To respond to the first question, I offered the unessay this past fall as an option. Students could respond to the final paper prompt with either an essay or an unessay. So like many of us, I adapted another teacher's original creative assignment (Thanks English/DH scholars!) to suit my own needs. The final paper prompt this past fall for both my American Christianities students and my African American Religions students was the same: Pick the three most significant figures/events/communities that we covered this semester and construct an argument about their significance that makes a central claim about the story of Christianity in America or African American religions. There were two main parts of the assignment: make a case for the three choices as being the most significant and then argue a central claim or thesis. My assessment of their assignment was focused on those two parts, whether students chose to do an essay or an unessay. I warned those students who wanted to take the unessay route that they could turn in the most creative thing but they would lose points if it didn't fully answer the prompt. I figured assessing an unessay would be most difficult so I focused in on the prompt: explain your three choices and make an argument.


I think the option of the unessay worked pretty well. Not many students did an unessay, but that doesn't surprise me. There is something comforting about the traditional essay.
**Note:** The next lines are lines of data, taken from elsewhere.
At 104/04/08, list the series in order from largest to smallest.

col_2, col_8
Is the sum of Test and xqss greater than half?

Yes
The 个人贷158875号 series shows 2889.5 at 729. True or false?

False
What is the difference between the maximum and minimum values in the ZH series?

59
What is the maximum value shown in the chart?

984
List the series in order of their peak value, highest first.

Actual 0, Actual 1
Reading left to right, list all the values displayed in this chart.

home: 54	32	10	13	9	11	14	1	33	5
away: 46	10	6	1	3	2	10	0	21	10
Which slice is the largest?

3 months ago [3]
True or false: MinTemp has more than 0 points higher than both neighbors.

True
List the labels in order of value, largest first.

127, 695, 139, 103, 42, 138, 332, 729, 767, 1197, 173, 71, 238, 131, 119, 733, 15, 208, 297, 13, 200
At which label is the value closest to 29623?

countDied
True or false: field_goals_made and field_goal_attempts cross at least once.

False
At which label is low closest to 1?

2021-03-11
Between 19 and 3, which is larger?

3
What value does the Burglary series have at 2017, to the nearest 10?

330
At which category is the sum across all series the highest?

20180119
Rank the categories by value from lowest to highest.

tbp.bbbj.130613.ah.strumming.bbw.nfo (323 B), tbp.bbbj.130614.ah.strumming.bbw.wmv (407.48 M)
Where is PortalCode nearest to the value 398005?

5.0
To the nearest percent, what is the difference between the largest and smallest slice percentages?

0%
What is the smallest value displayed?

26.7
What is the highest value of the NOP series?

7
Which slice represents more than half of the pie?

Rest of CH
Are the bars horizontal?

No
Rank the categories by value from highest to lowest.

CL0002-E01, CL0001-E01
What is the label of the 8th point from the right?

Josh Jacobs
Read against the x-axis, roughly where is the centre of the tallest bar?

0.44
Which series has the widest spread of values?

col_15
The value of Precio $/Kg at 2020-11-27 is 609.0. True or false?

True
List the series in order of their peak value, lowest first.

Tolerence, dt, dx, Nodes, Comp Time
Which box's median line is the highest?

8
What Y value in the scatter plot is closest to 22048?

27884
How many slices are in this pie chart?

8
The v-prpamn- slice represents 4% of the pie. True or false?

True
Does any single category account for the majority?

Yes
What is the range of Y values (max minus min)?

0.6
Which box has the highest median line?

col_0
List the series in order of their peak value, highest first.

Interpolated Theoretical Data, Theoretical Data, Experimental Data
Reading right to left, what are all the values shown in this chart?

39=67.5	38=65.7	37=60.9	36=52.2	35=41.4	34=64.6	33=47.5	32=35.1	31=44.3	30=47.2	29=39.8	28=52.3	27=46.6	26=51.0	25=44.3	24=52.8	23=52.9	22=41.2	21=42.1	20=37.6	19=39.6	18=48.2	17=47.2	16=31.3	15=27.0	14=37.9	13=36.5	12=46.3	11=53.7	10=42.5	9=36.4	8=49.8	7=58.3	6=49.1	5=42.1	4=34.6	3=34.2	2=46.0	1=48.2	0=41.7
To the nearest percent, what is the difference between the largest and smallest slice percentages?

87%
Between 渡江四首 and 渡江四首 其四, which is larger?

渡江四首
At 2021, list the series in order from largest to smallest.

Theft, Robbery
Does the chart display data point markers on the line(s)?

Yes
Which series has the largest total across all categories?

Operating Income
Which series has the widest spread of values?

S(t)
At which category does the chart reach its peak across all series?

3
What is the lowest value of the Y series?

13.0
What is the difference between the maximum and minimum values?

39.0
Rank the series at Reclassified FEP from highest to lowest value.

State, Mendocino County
But for those students who wanted to take a different approach, they found it freeing. One of my American Christianities students turned in an info graphic. Another wrote a short skit and turned in a script. Another created a prezi. One student in my African American Religions class was a Computer Science major and wanted to get away from computers for a weekend, so she handwrote her essay (and told me that it took longer than she thought it would). I recognize that that is not a big re-interpretation of the essay but it allowed her to do something different. Two other students in that class turned in art projects. The images here are of those. One is a collection of pencil drawings that centered on self-determination and resilience with nods to black theology, the "invisible institution," and demands for human rights. The other was a poetic short story about lynching inspired by The Crisis image "Christmas in Georgia" and the excerpts we read from James Cone's The Cross and the Lynching Tree. MLK and Malcolm X flank the scene.


Will I offer to option of the unessay again? Absolutely. It's on the syllabus for this spring.